**TEXT EXCERPT:**
BEGIN
Just keep living until you’re alive again. ~Unknown
They will be 17 & 19 this year. I remember once, I’ll never forget it, someone criticized me for calling Chase, baby. My Dad said, don’t you listen to that for a second. He is your baby. They are both your babies and they always will be.
Being a Mom is the most rewarding thing that one can be in their life. It can also be heartbreaking. It’s because a Momma’s heart was made to love her babies with an intensity that is bigger than we can comprehend. We just want the absolute best for them.
What I finally had to realize is that these people are on loan to me. As much as I love them, God loves them so much more. He created them and they belong to Him. I have to trust that no matter what happens, He has them in His hands and He is in control. So hard to let go and let God, but I have to.
Each one of us, even our children, have our own individual path to walk in this life. I have to remind myself of that daily and just say, “I trust you Lord.”
There is a quote that I love that always makes me think. I have a big ugly scar on my leg. That’s what I think when I look at it. Ugly. In the past I have been really self conscious about it. Most summers I wore long pants to cover it. I hated when I noticed people notice it. I didn’t want people to see it. So I hid it.
But I realize some things…
- We all have scars; both physical and emotional
- We typically hide our scars, I know that I hide mine
- Our scars make other people uncomfortable so, we don’t show them; for fear of what others will think, fear of seeming weak, of being judged, being misunderstood, _______________________.
But our scars tell a story. Mine tells a story. Scars originate with pain, whether it be physical or emotional. Sometimes, and in my case, the origin is both. My scar began as open wound. A literal, physical open wound. The instant I received that physical wound was the instant my heart became an open wound; both resulting in the most unexplainable pain I had ever felt.
END
**APPLY WHAT YOU READ:**
- 1) Copy the lines of the records starting at the first line and ending at the line containing "The current is 6.4 A", including both. Leave the pictures out.
- 2) Continue the reflection on motherhood and scars from where it stops.
The text and the records that follow it are unrelated to each other.

**EXERCISE DATA:**
BEGIN
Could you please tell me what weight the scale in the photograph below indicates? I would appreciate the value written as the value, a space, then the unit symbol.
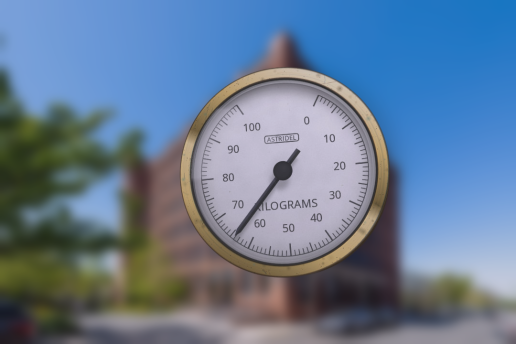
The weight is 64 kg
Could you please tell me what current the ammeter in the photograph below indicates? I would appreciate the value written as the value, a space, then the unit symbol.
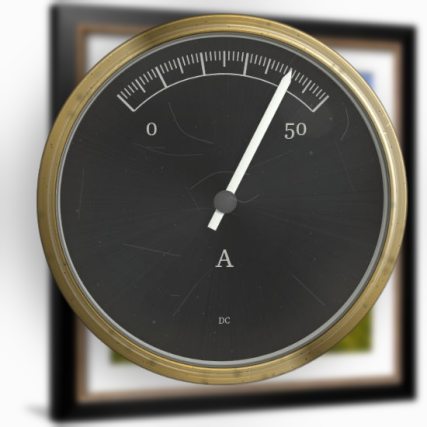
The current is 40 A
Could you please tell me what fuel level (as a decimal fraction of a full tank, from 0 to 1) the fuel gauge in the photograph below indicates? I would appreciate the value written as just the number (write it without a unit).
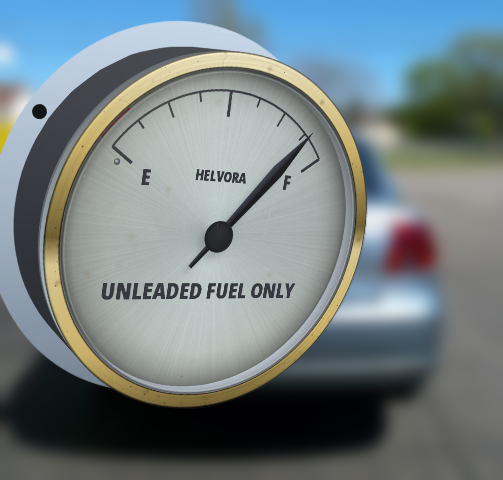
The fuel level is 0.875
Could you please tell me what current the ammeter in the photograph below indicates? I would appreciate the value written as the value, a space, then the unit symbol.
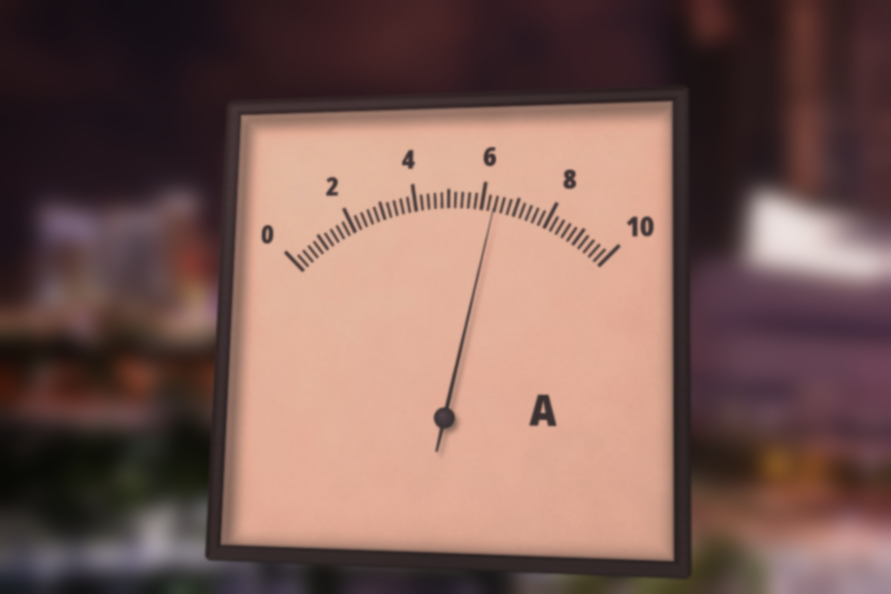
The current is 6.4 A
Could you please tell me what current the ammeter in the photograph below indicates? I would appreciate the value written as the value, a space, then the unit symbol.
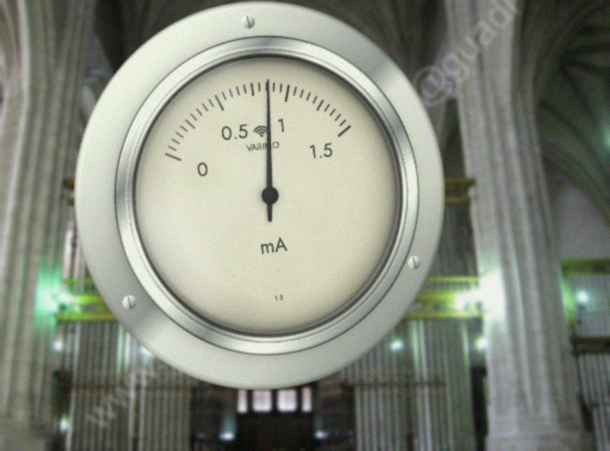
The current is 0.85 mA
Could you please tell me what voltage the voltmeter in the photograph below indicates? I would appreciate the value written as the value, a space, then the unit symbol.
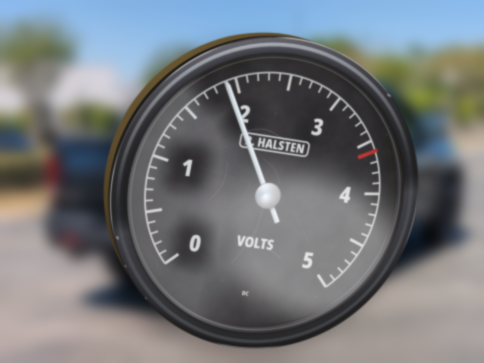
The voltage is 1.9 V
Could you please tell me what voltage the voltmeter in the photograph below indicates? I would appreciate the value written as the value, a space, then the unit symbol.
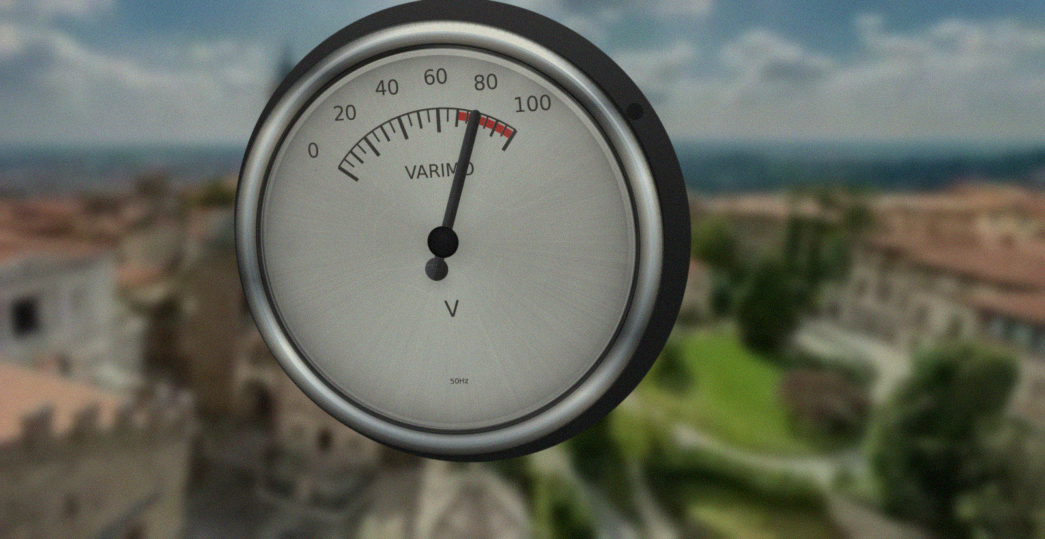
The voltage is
END
**REPLIES:**
- 1)
Could you please tell me what weight the scale in the photograph below indicates? I would appreciate the value written as the value, a space, then the unit symbol.
The weight is 64 kg
Could you please tell me what current the ammeter in the photograph below indicates? I would appreciate the value written as the value, a space, then the unit symbol.
The current is 40 A
Could you please tell me what fuel level (as a decimal fraction of a full tank, from 0 to 1) the fuel gauge in the photograph below indicates? I would appreciate the value written as just the number (write it without a unit).
The fuel level is 0.875
Could you please tell me what current the ammeter in the photograph below indicates? I would appreciate the value written as the value, a space, then the unit symbol.
The current is 6.4 A

- 2)
The wound on my leg took a long time to heal. I use the word heal lightly because I wouldn’t say that it actually healed. After a long and painful period of time, it closed up. But it left a big “ugly” mark on my leg that will never go away. It has changed and improved over the last 6.5 years, it has faded, although it is still very visible to the eye.
The story behind that scar is one that tells the story of the open wound in my heart, the wound that is not visible to the eye. This wound is much more painful. It is a story of loss and sorrow, of suffering and grief, sadness and anger, fear and isolation…
This wound isn’t so easily “closed.”
Neither will ever fully heal. They will never go away.
You see, for whatever reason, I am supposed to be here. I’ve often wrestled with the burning question, why?? That is a question that I will never truly understand on this side of heaven. I do know that there are two young people that almost lost two parents in the same day. They needed me. I also know that my work here isn’t done. I don’t fully know what that entails but I do believe we all have a purpose. I also know that life is precious. I know that our days are numbered, tomorrow is not promised.
We can choose to let the pain behind our scars keep our wounds from closing. We can choose to hide our “ugly” scars and live in fear; fear of judgment, fear of being misunderstood, fear of being seen as weak and vulnerable. We can let the pain overtake us and keep us from fulfilling our purpose.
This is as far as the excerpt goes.